◆ Your task ◆
Would you restate every entry that follows, word for word, and leave out the pictures?

-- -- --

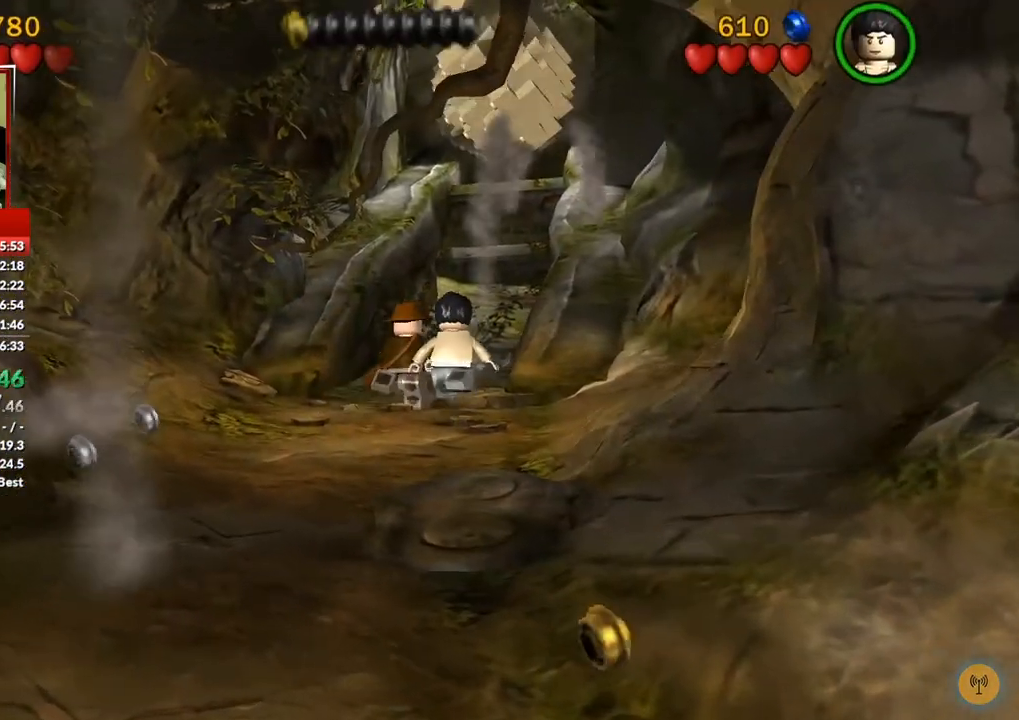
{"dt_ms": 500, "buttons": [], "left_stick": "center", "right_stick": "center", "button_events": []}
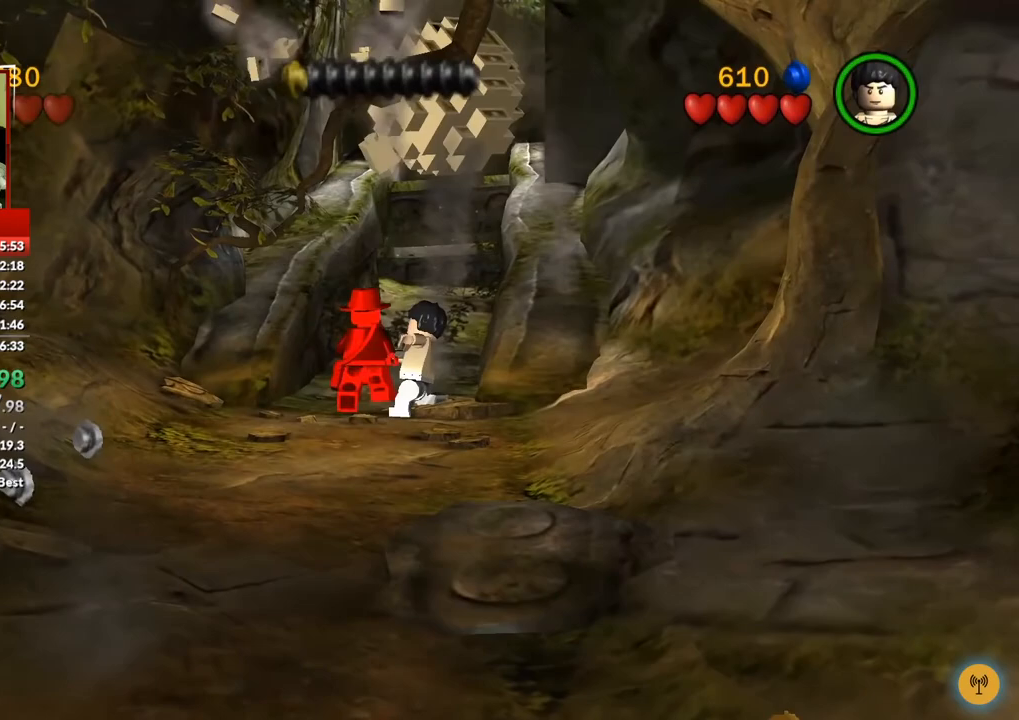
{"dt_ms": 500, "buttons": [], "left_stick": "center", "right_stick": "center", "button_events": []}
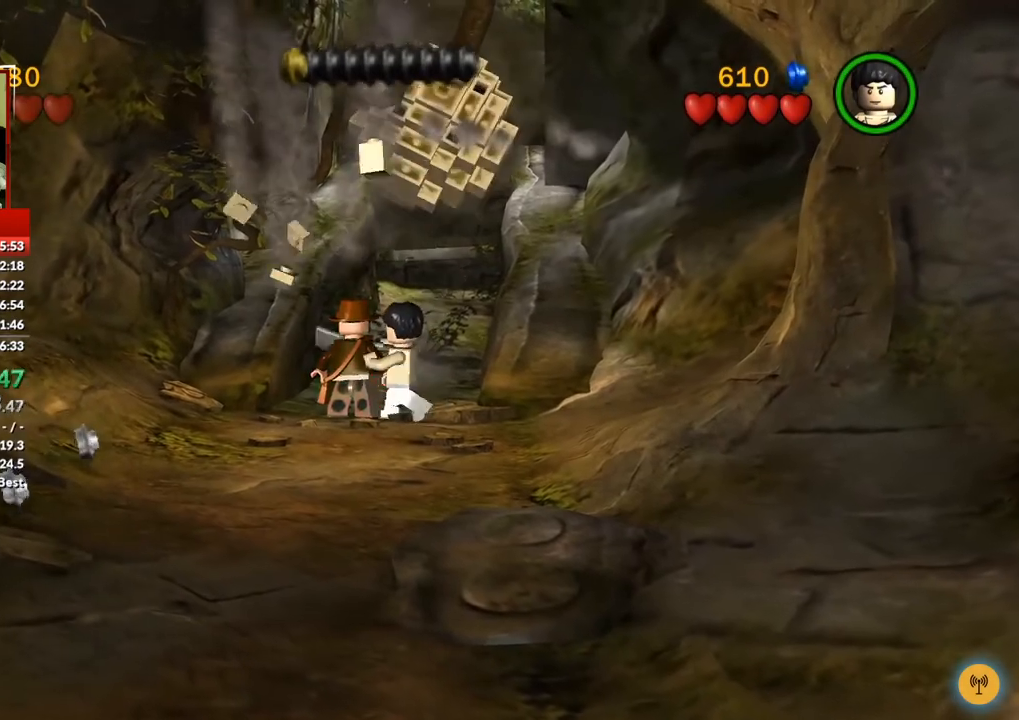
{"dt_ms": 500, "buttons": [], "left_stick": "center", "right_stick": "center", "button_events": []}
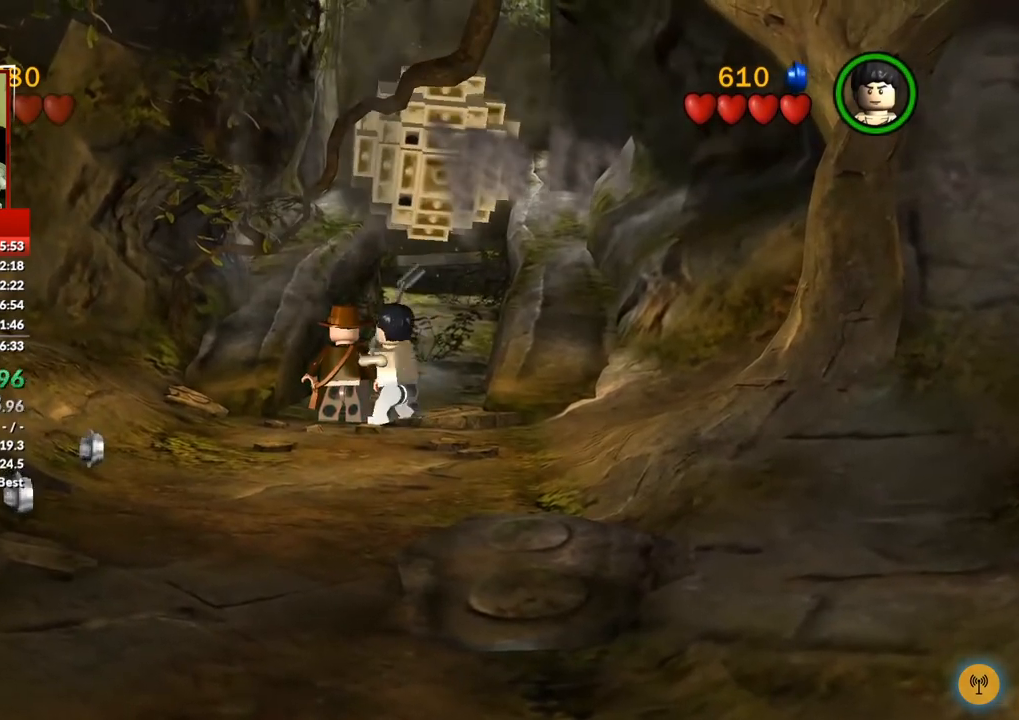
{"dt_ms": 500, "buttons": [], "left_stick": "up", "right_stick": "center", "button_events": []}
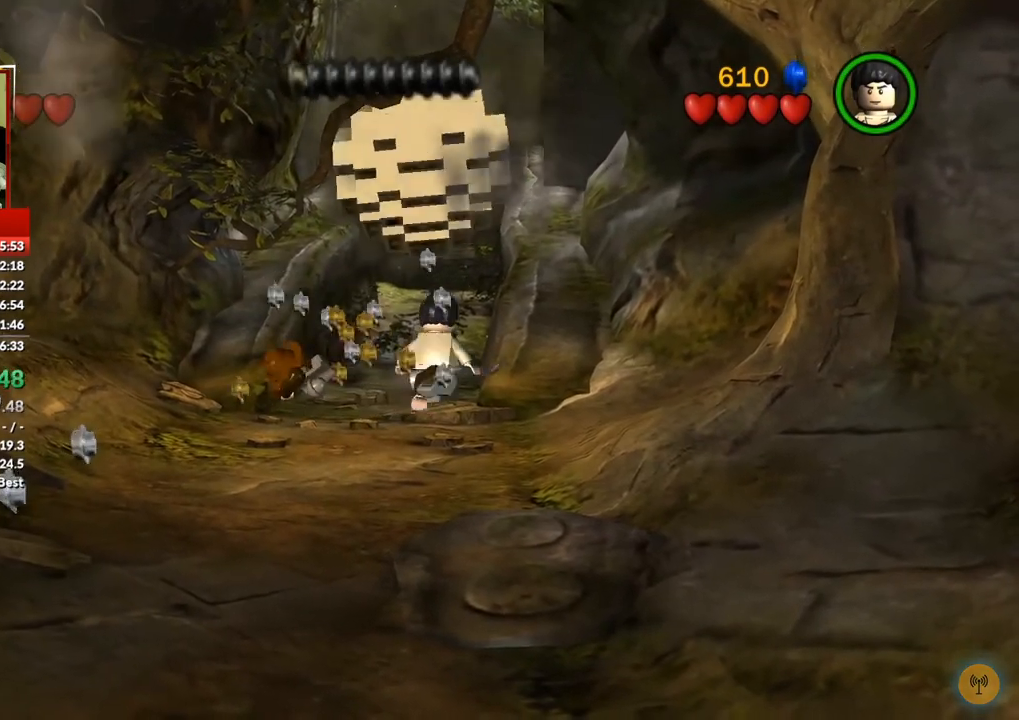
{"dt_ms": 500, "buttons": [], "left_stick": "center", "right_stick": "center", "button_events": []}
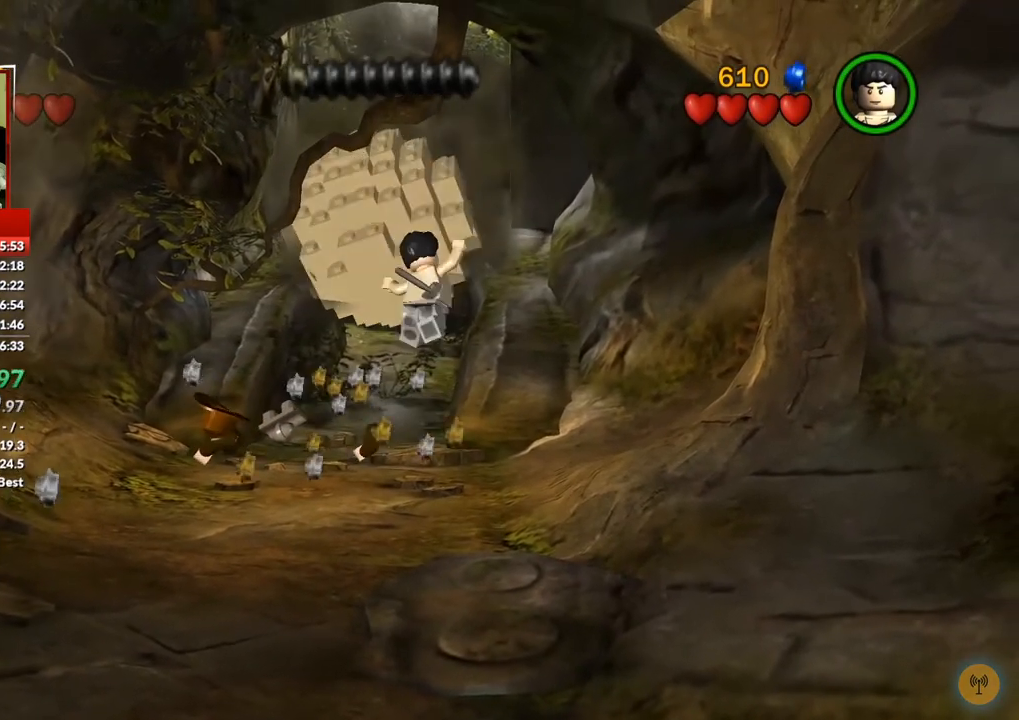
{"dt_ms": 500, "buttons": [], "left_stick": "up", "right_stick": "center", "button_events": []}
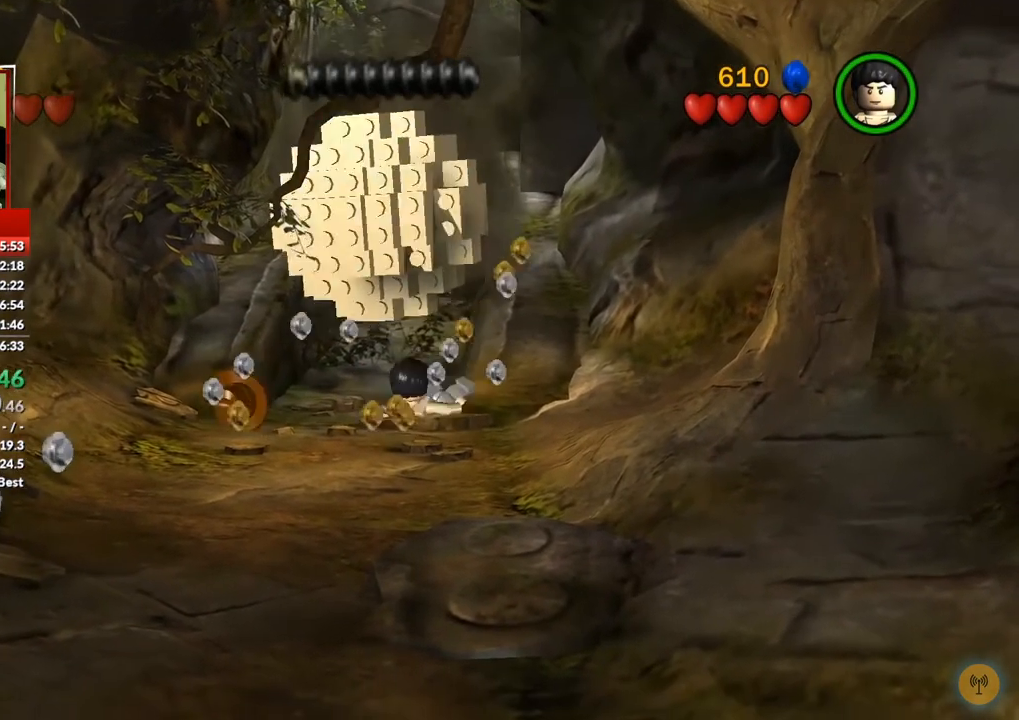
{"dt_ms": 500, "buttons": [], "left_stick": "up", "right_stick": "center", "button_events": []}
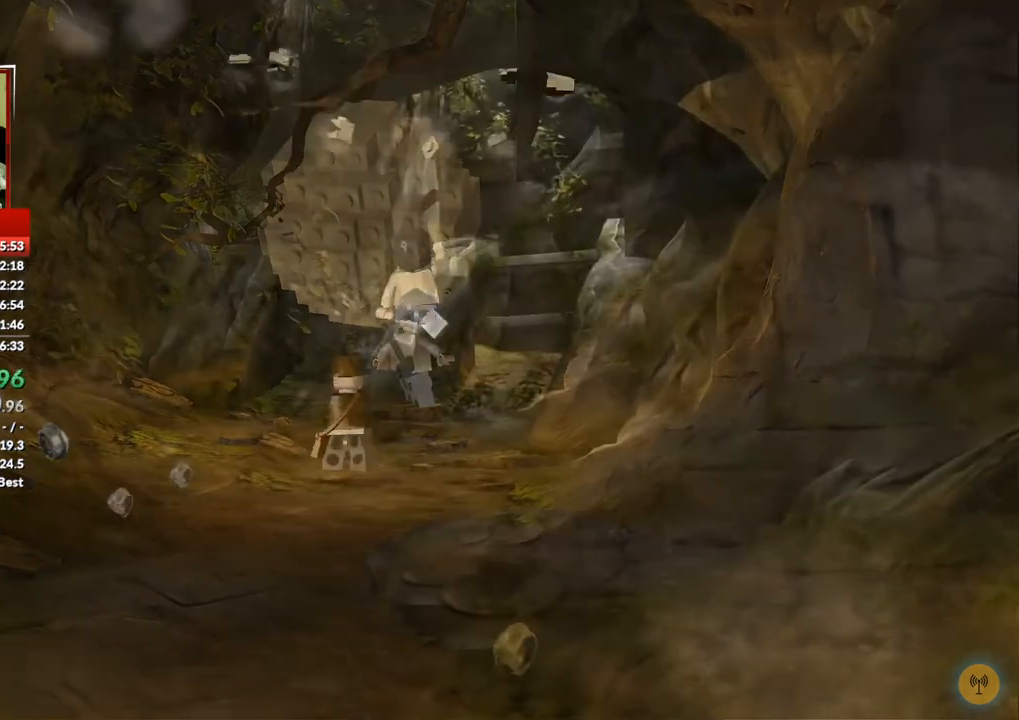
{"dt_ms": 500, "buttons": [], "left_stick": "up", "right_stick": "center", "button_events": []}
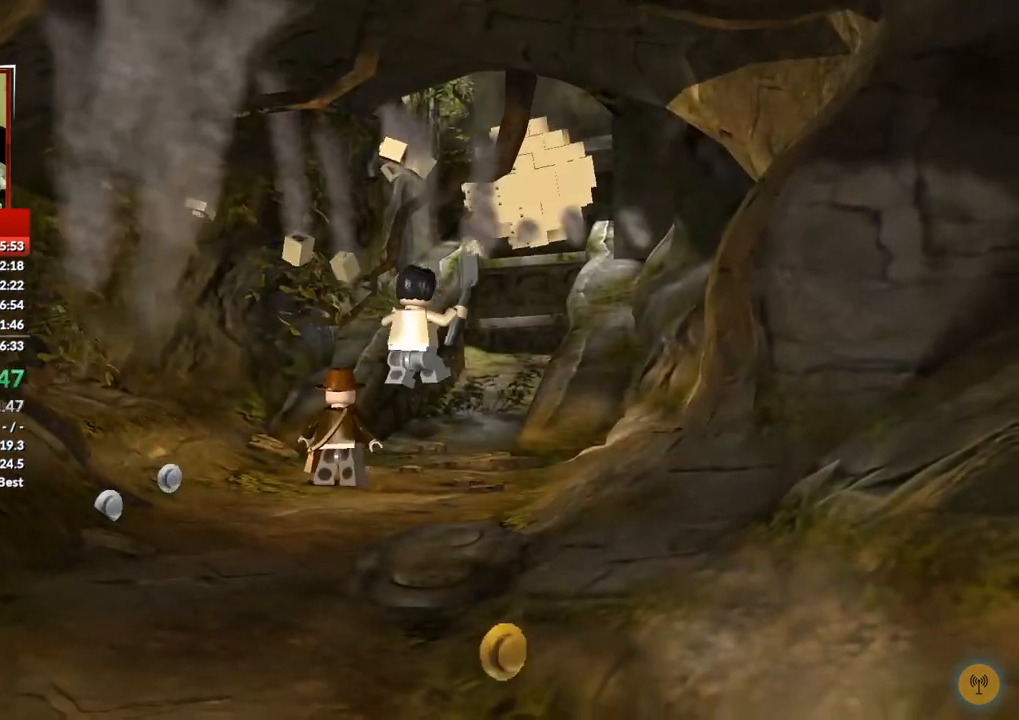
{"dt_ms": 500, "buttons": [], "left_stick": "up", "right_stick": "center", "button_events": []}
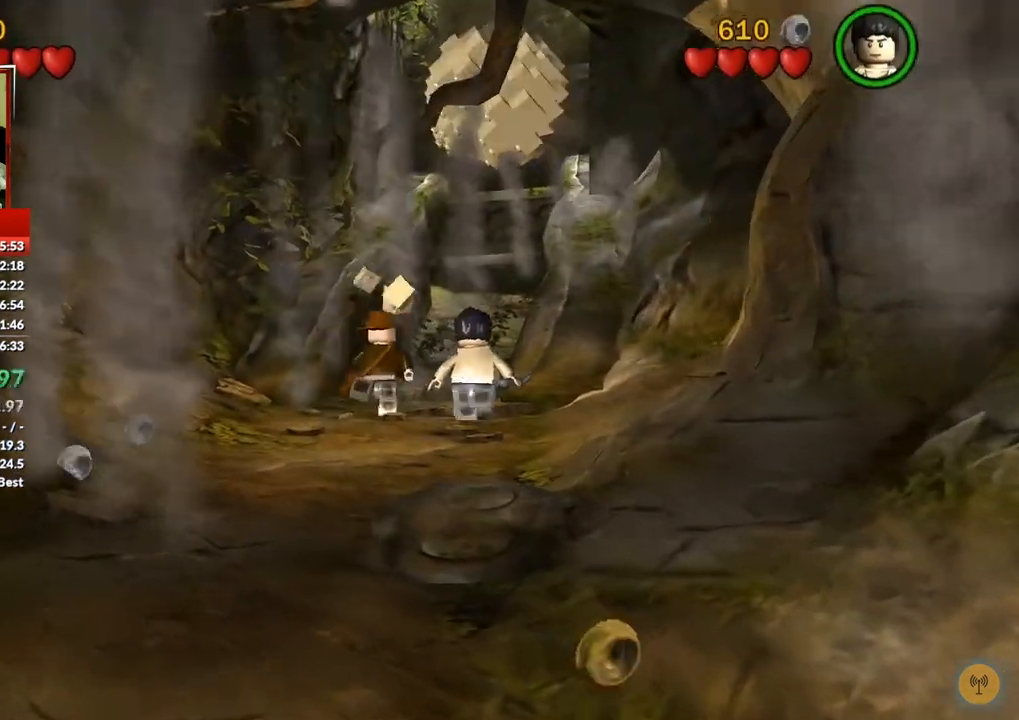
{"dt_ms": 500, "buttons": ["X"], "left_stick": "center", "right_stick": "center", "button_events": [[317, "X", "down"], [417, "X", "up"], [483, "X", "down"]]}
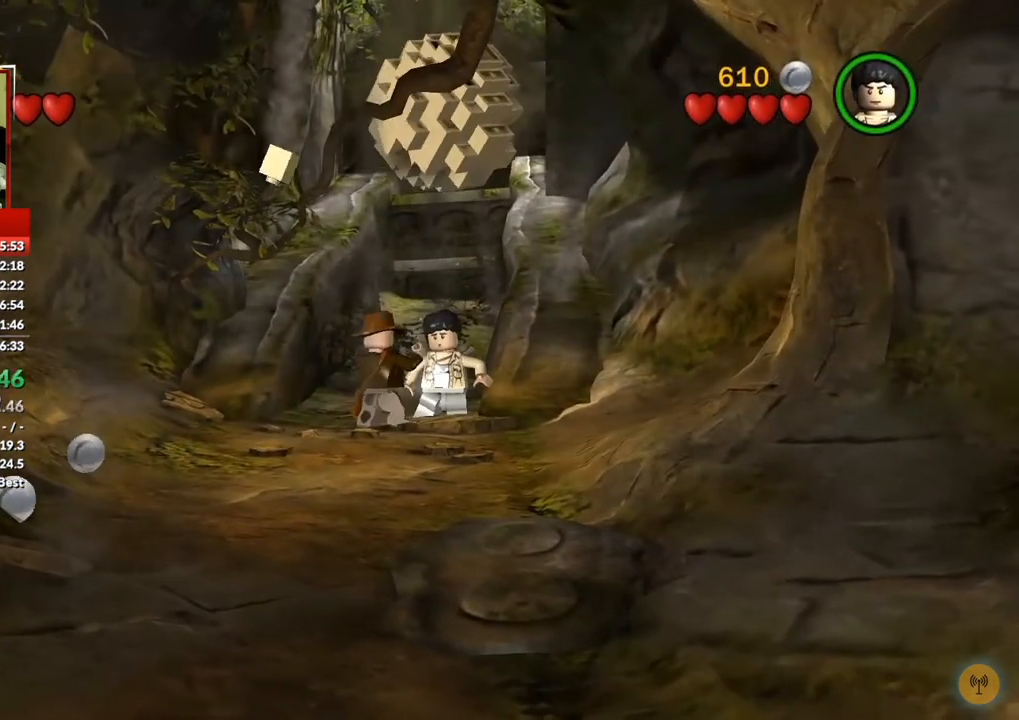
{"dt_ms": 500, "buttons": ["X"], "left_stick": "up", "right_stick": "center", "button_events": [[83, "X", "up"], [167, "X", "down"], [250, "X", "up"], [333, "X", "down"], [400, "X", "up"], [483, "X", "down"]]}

-- -- --

◆ Answer box ◆
{"dt_ms": 500, "buttons": [], "left_stick": "center", "right_stick": "center", "button_events": []}
{"dt_ms": 500, "buttons": [], "left_stick": "center", "right_stick": "center", "button_events": []}
{"dt_ms": 500, "buttons": [], "left_stick": "center", "right_stick": "center", "button_events": []}
{"dt_ms": 500, "buttons": [], "left_stick": "up", "right_stick": "center", "button_events": []}
{"dt_ms": 500, "buttons": [], "left_stick": "center", "right_stick": "center", "button_events": []}
{"dt_ms": 500, "buttons": [], "left_stick": "up", "right_stick": "center", "button_events": []}
{"dt_ms": 500, "buttons": [], "left_stick": "up", "right_stick": "center", "button_events": []}
{"dt_ms": 500, "buttons": [], "left_stick": "up", "right_stick": "center", "button_events": []}
{"dt_ms": 500, "buttons": [], "left_stick": "up", "right_stick": "center", "button_events": []}
{"dt_ms": 500, "buttons": ["X"], "left_stick": "center", "right_stick": "center", "button_events": [[317, "X", "down"], [417, "X", "up"], [483, "X", "down"]]}
{"dt_ms": 500, "buttons": ["X"], "left_stick": "up", "right_stick": "center", "button_events": [[83, "X", "up"], [167, "X", "down"], [250, "X", "up"], [333, "X", "down"], [400, "X", "up"], [483, "X", "down"]]}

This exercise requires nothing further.